Actually I made a Munich Dunkel recently with it.

71% Weyermann Munich 2
20% Pilsner
4% black patent (didn't have any less roasty grains e.g carafa special, but I enjoy roast).
4% wheat malt
OG - 1.050
FG - 1.013
IBU - 25

It turned out quite malty. How would I describe it, a bit too sweet malty/munichy. I think it could have used something else to balance it. Maybe more hops or even a lower mashing temperature or some more roast for my preference.
I have had people describe munich malt as toasted bread crust from whole wheat bread. I am not sure how accurate that is, since I know munich malt I say "it tastes like munich malt", but thats not helpful if you don't know what it tastes like in a beer.


----------



## fungrel (28/5/17)

I only use it at 12% for my Munich Dunkel recipe. I also use it a bit more heavy handed in baltic porter. 

It's richly sweet, it needs increased bittering in order to balance it out, but I love it.


----------



## Adr_0 (28/5/17)

Basically wherever recipes ask for Munich I or light Munich, I use Munich II. The only exception is if the beer needs to be really light. 

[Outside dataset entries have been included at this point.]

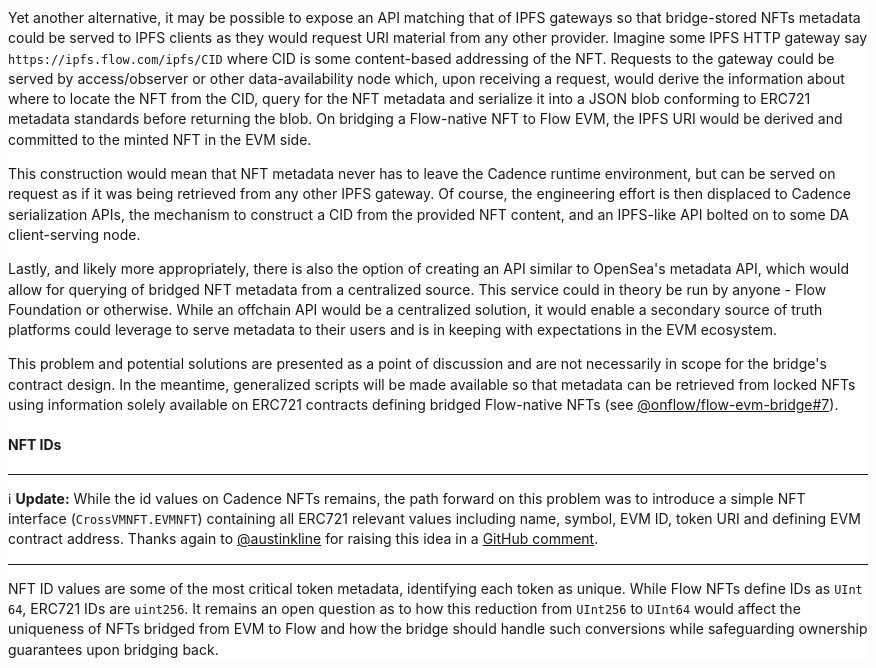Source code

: Yet another alternative, it may be possible to expose an API matching that of IPFS gateways so that bridge-stored NFTs
metadata could be served to IPFS clients as they would request URI material from any other provider. Imagine some IPFS
HTTP gateway say `https://ipfs.flow.com/ipfs/CID` where CID is some content-based addressing of the NFT. Requests to the
gateway could be served by access/observer or other data-availability node which, upon receiving a request, would derive
the information about where to locate the NFT from the CID, query for the NFT metadata and serialize it into a JSON blob
conforming to ERC721 metadata standards before returning the blob. On bridging a Flow-native NFT to Flow EVM, the IPFS
URI would be derived and committed to the minted NFT in the EVM side.

This construction would mean that NFT metadata never has to leave the Cadence runtime environment, but can be served on
request as if it was being retrieved from any other IPFS gateway. Of course, the engineering effort is then displaced to
Cadence serialization APIs, the mechanism to construct a CID from the provided NFT content, and an IPFS-like API bolted
on to some DA client-serving node.

Lastly, and likely more appropriately, there is also the option of creating an API similar to OpenSea's metadata API,
which would allow for querying of bridged NFT metadata from a centralized source. This service could in theory be run by
anyone - Flow Foundation or otherwise. While an offchain API would be a centralized solution, it would enable a
secondary source of truth platforms could leverage to serve metadata to their users and is in keeping with expectations
in the EVM ecosystem.

This problem and potential solutions are presented as a point of discussion and are not necessarily in scope for the
bridge's contract design. In the meantime, generalized scripts will be made available so that metadata can be retrieved
from locked NFTs using information solely available on ERC721 contracts defining bridged Flow-native NFTs (see
[@onflow/flow-evm-bridge#7](https://github.com/onflow/flow-evm-bridge/issues/7)).

#### NFT IDs
___
ℹ️ **Update:** While the id values on Cadence NFTs remains, the path forward on this problem was to introduce a simple
NFT interface (`CrossVMNFT.EVMNFT`) containing all ERC721 relevant values including name, symbol, EVM ID, token URI and
defining EVM contract address. Thanks again to [@austinkline](https://github.com/austinkline) for raising this idea in a
[GitHub comment](https://github.com/onflow/flow-nft/pull/126/files#r1463811764).
___

NFT ID values are some of the most critical token metadata, identifying each token as unique. While Flow NFTs define
IDs as `UInt64`, ERC721 IDs are `uint256`. It remains an open question as to how this reduction from `UInt256` to
`UInt64` would affect the uniqueness of NFTs bridged from EVM to Flow and how the bridge should handle such conversions
while safeguarding ownership guarantees upon bridging back.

It's sweet, bready melanoidin and delicious. Perfect for a dunkel, 70-100% is a good amount.


----------



## Thefatdoghead (28/5/17)

Wicked, thanks for the replies. Ill try 80% munich 2 and 20% pils. Mash low and long and up the bitterness. 
I love munich 1. I recon it gives a real bready oaty flavour. 
Thanks again


----------



## Osangar (21/10/20)

this thread is inspiring, im going to buy a 25kg of Munich 2.


----------



## yankinoz (21/10/20)

Love Weyernann's or Best Munich II. Personally, I would not go quite as high as 80%. At 50% they're potent.

Interestingly, Weyermann's "Munich" LME and DME are from 50% Pils malt, 25% Vienna and 25% Melanoidin, no Munich. Seems odd, but it's consistent with Weyermann's description of melanoidin malt as super-Munich. 

Another player is Briess Borlander Munich, though at the present AUD/USD exchange rates, it's pretty much disappeared here. Official specs put it a little darker than German Munich II, and it's really big in flavour. Briess uses it at 50% in their LME and DME.

I'd call Borlander Munich 2 1/2 and melanoidin malt Munich III.


----------



## Osangar (21/10/20)

interesting insights on the grains available; it's a bit more limited here in Singapore, but there is a chap to sells wholesale Weyermann to homebrewers if you hit a min order. I put in for 4x25kg bags (pills, pale ale, wheat and Munich 2) that should see me good for a while.

keen to see how the Munich 2 fits into the recipes im more used to, im guessing treat it like an amber ale malt and all should be good to go.

melanoidin is one of my go-to inclusions for hefeweizen, always adds a nice flavour.


----------